Typewriter with a Thousand Ages

I had just put my feet up on the desk enjoying the lovely afternoon when Thompson rushed in. He said that if I typed fast enough on the typewriter we could cause a tear in the fabric of space-time and travel to the Age of Dinosaurs. Naturally I did not believe him. I told him he was talking nonsense, to be able to tear space-time we would have to type at speeds close to the speed of light, a typewriter was not suited for this, I could have believed maybe just a little if he was talking about a computer keyboard, but the only place we could go with a typewriter was an insane asylum, besides there was no such thing as an Age of Dinosaurs. He didn't listen to me. Jurassic period, Age of Dinosaurs, what's the difference, he said. Admit that you're excited, he said. I don't know if it would work with a keyboard but Delilah just left using a typewriter, he said. I don't know about you, but I'm going as well, don't come if you're not curious, he said. All this confused me. I must admit I was intrigued. For a moment I disregarded all logical weaknesses in the plan and was overcome with excitement at the chance of seeing dinosaurs. All right, you bastard, I said, let's go.

And I started to type as fast aas pssible on my lapytop. Ik wasn;t paying attentipon to what I was writing. I didn't correct my mistakedsa, Iasn't even looking at the keyhs or the screwen. Evwerythong had stpped andI wads pounding the keys lik there was no tomorrww. My figerss were dansing onteh kerys l;ike wokrer beessk. AS my speed incrwreasee I startewsd loosin g coimntrol. I csoudslldn;;t wevween asregdh s abnsdnakjls dlfkjsh ;fhfu ueia fasdjf. Mfy asdiuf iluhlkjs hkljsah teh sdfagkuy slkjdfh em asdkfjhikfasdjgfd. oHC myh fggoewrd sdaf agldaf TAfdsadofhsakıs.,auyefgeSSkdZs.f

I slwoed dwon as I snnezed beqacasue of the draft coming frpm thw open window. The words I typed started becoming meaningful again. As I was wiping my nose I realized with terror that the draft was not coming from the window. I was sitting on my office chair, with the laptop on my lap, in the middle of a vast savanna. I turned to look at Thompson, he was right next to me, he wasn't aware of the situation yet, his fingers were still galloping on his typewriter with his eyes closed tight. But what really worried me a little more was the image of an Allosaurus medius running at us with full speed from the background of this Thompson with Typewriter. I grabbed the arms of my chair and pushed myself back with my feet. As the Allosaurus medius swallowed Thompson in two and a half pieces, I was moving away like the wind, using my experiences from playing chair-train and jackass with others in the office corridors. The dinosaur, finished with Thompson much faster than I hoped for, started coming towards me. I could see it approaching since I was pushing myself back on the chair; the distance between us was disappearing quickly. There was a narrow cave entrance to my back, about 30 yards ahead, that was my last hope. I stepped on the gas with a stupid, desperate look on my face.
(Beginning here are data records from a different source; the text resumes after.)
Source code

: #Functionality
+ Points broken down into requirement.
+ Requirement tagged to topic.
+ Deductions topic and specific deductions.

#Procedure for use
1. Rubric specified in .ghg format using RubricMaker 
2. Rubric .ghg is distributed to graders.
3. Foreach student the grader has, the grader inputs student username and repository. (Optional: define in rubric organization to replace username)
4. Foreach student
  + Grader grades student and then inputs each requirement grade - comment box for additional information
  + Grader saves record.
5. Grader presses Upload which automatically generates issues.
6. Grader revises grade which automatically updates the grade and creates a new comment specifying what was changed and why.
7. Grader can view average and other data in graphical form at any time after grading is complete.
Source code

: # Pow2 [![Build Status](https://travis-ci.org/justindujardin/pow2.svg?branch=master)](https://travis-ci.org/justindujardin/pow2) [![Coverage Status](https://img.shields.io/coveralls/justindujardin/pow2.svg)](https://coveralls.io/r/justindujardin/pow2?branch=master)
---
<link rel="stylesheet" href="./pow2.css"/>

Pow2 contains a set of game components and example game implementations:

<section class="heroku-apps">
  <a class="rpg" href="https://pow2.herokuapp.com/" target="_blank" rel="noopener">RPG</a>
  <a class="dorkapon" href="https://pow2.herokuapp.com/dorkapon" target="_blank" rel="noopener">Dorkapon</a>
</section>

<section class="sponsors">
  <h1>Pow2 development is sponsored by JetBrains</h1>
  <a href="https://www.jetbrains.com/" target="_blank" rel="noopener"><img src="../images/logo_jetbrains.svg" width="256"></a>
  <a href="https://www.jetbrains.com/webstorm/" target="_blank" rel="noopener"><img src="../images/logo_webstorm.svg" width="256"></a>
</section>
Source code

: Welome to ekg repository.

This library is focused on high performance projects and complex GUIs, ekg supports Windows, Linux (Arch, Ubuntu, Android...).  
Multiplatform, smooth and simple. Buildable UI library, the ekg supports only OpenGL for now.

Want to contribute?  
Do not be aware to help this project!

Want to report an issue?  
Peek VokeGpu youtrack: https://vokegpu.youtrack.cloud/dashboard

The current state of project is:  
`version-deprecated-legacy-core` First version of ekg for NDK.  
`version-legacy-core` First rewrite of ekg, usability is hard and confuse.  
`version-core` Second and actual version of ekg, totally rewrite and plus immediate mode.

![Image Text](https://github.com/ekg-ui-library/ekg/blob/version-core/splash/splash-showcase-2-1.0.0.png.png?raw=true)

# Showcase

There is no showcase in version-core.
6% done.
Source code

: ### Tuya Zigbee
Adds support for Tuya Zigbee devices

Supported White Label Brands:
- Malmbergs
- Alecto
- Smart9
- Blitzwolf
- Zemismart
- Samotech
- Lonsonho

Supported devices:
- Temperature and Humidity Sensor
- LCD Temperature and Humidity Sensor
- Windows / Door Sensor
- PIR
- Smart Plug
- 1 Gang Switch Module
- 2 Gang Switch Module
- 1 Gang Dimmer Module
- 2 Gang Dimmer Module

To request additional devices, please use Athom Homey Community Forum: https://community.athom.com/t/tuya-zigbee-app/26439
In a minute I would be able to practically give the Allosaurus a dental examination, but the cave was also only a few yards away now. Just as I was starting to think that I could make it, one of the casters hit a stone and I fell down spectacularly, complete with a weird half-somersault. I jumped up immediately, grabbed the laptop that amazingly stayed on my lap during the fall, and started sprinting to the cave. It was impossible to reach in time, I knew I was going to die. Yet strangely, I didn't feel that expected bite on my shoulder. I threw myself into the safety of the cave, turned around and watched the dinosaur trying to eat the chair.

INSIDE I TOOK MY LAPTOP OUT OF STAND-BY AND STARTED HTTING THE KEYS LIKEE MAD, I TPYED FATSERR AND FASSTR UNTIL I CUOLDN'T SEE MY FINGERS BUT NOTHING HAPPENED. I HAD LEFT THE CAPS-LOCK ON. Unfortunately I didn't have time to turn it off and try again, the laptop's elderly battery died. I cursed fervently, thinking of all the times I procrastinated and played Minecraft instead of replacing it, and started to plan the future. I had two choices. Either I would hide here for days and starve to death, or I would learn to survive in the Age of Dinosaurs. I confidently made up my mind. I would not give up. I would prove that mankind is the supreme animal with this colossal brain. I would survive. Regrettably three days later I was eaten by a Velociraptor mongoliensis as I was looking for food and my quest to demonstrate the superiority of our species was hindered, much to my disappointment.